The Bad Seeds, likewise, are subtly changing. Like a weather system, they bring changes in atmosphere, which you’ll hear in all the songs here. In the early ones, Cave creates an elemental, often violent landscape, but the band ensure it is compelling and delicately shaded. Although not written by Cave – it’s credited to guitarist Blixa Bargeld and a 1980s Cave paramour, Anita Lane – Stranger Than Kindness, from 1986, is an important composition. A glowering and impressionistic piece in which a thrumming alien guitar shifts unshowily between positions, it throws forward nearly 30 years to the drifting and gaseous work Cave now writes in association with violinist Warren Ellis.
Bad Seeds come and go – and so does Cave’s interest in classic songwriting technique. An important transition occurs with 1988’s Tender Prey album, where the artful chaos of the earliest records now coalesces into piratical shanties – actual recognisable structures. From here, it was a short leap to the formality of 1990s The Ship Song, the band cooing in unison around Cave’s piano and the first Bad Seeds song someone might want to play at their wedding.
Cave has been on a binge/purge cycle with the ballad ever since – venturing away with the chaotic Henry’s Dream or self-explanatorily violent Murder Ballads albums, and then returning with 1997’s The Boatman’s Call, a sharply-focused meditation on love and God. It’s these last two records in particular that began the process of bringing Cave to where he is today. One gave him an unlikely hit single (Where the Wild Roses Grow – his duet with Australian pop star Kylie Minogue). The other showed that this strange, scowling man held deep human feelings anyone might identify with.

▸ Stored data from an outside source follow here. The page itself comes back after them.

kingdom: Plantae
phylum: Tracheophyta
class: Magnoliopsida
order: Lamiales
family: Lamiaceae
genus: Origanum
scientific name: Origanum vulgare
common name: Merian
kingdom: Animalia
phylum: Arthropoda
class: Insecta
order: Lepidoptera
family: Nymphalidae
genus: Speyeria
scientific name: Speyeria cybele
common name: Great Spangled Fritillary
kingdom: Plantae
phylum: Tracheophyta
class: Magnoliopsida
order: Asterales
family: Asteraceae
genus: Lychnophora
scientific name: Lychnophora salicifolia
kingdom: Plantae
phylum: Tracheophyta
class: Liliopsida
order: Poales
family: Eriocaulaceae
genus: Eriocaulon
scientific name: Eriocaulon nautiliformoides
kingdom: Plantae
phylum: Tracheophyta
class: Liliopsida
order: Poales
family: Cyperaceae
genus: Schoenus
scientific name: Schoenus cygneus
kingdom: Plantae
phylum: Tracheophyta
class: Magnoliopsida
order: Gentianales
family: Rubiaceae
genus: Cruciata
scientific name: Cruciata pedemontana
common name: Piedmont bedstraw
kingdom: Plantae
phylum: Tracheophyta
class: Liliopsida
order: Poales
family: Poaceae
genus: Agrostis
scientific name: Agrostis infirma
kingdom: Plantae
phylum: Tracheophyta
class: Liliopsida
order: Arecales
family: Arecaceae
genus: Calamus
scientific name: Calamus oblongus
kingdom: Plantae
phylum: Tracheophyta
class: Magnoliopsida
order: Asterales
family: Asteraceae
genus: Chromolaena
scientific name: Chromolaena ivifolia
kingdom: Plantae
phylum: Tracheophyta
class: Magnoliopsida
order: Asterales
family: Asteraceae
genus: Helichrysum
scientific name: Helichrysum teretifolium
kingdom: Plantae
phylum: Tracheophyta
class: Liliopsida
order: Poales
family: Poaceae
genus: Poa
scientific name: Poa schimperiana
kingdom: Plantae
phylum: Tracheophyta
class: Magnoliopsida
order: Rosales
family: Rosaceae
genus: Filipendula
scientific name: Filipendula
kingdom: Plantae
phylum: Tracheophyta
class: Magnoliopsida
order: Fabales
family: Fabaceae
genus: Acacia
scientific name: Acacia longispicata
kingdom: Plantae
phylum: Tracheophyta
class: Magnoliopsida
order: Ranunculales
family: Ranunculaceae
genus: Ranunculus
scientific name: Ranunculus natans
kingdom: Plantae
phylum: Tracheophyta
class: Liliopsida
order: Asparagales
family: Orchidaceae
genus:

Approaching the new millennium, with his critical acclaim at its height, Cave took four years off and prepared for a new phase: later life. A greatest-hits album was released to mark his substantial achievements. What happened next, though, was in its way no less extreme. Cave quit his addictions and applied his vivid prolixity to his new life as a husband and father of twins. We meet this new man on disc three.
Now an “old rock ‘n’ roller with a two seater stroller”, his songs embrace domesticity, inverting the blues tropes he once leaned on, with a self-knowing swagger. “I woke up this morning,” he sang on Abattoir Blues/The Lyre of Orpheus from 2004, “with a Frappuccino in my hand …”
Domesticating the man did not mean pacifying the talent, however. By the time of 2013’s Push the Sky Away (the title track and the epic Higgs Boson Blues are among the very best songs here) it has entailed a kind of magical, dreamlike state in Cave’s writing, in which he observes wryly and omnisciently of the modern world, held aloft by the celestial vagueness of the new Bad Seeds music. In the afterword to this new compilation, Cave writes of it as a landmark record, “throwing open of the doors to a new way ... to make music”.
This new collection, he continues, was set for release in autumn 2015. Rather than being able to luxuriate in his past achievements, however, events required him urgently to make new work. A new chapter is now beginning, in what he writes is a “strange, raw, and different present”.
John Robinson is associate editor of Uncut. He lives in London.